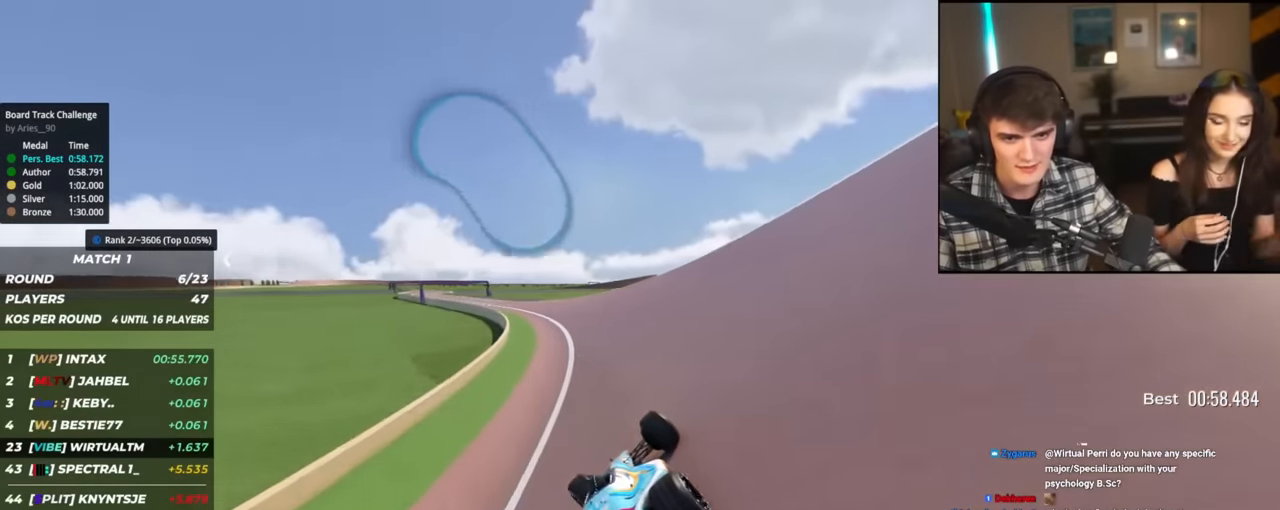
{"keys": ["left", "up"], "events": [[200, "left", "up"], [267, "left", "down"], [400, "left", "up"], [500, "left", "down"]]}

=====

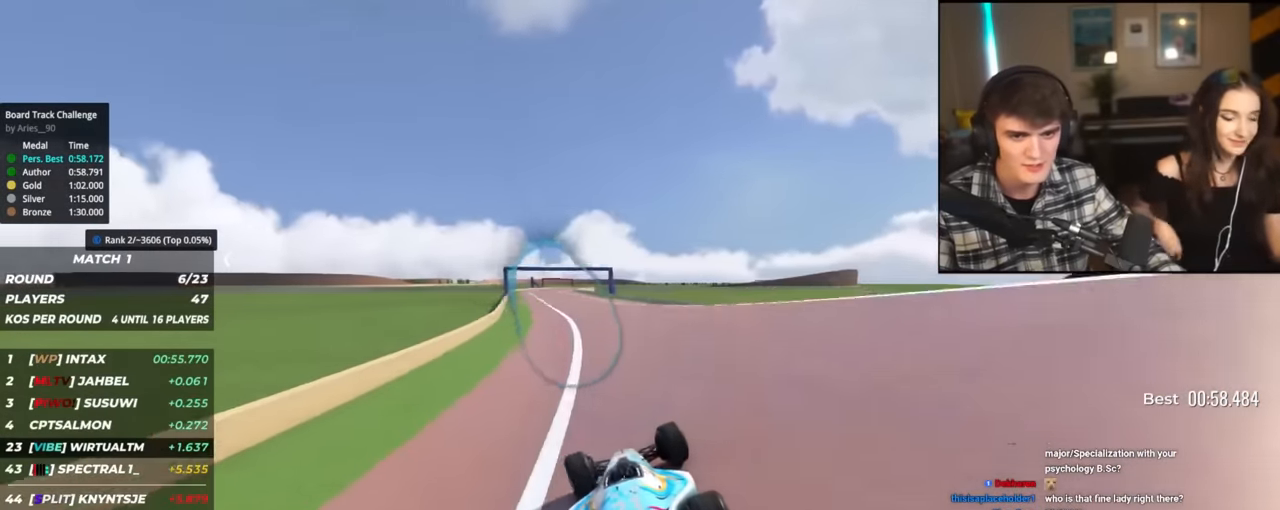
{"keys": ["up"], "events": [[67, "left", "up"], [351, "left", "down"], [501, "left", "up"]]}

=====

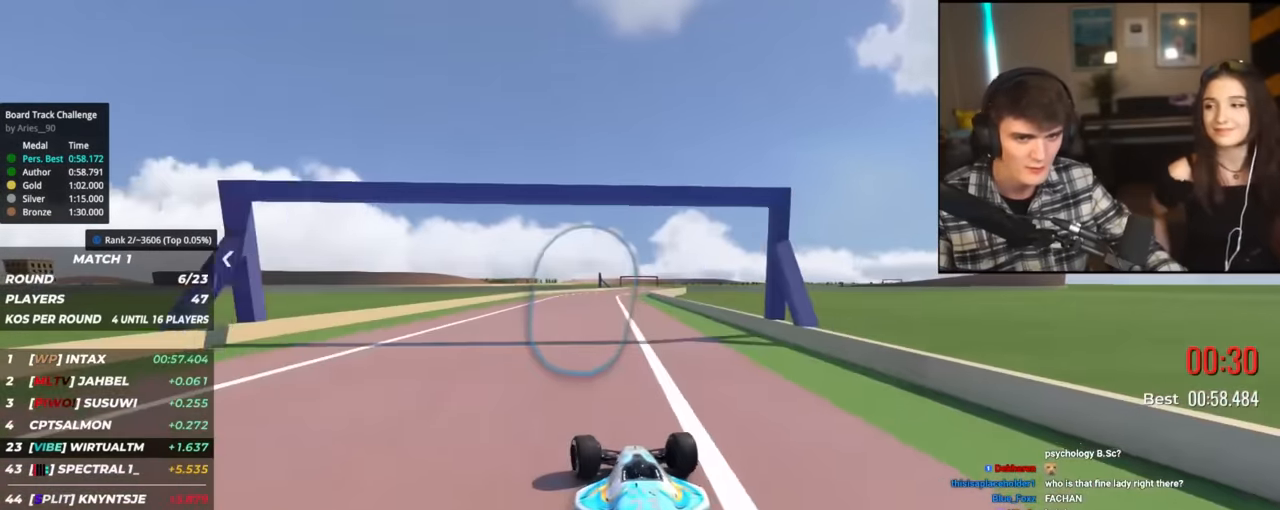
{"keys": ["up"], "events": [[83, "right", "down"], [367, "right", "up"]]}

=====

Find the word "left" in the entries above, then copy each line that holds it.

{"keys": ["left", "up"], "events": [[200, "left", "up"], [267, "left", "down"], [400, "left", "up"], [500, "left", "down"]]}
{"keys": ["up"], "events": [[67, "left", "up"], [351, "left", "down"], [501, "left", "up"]]}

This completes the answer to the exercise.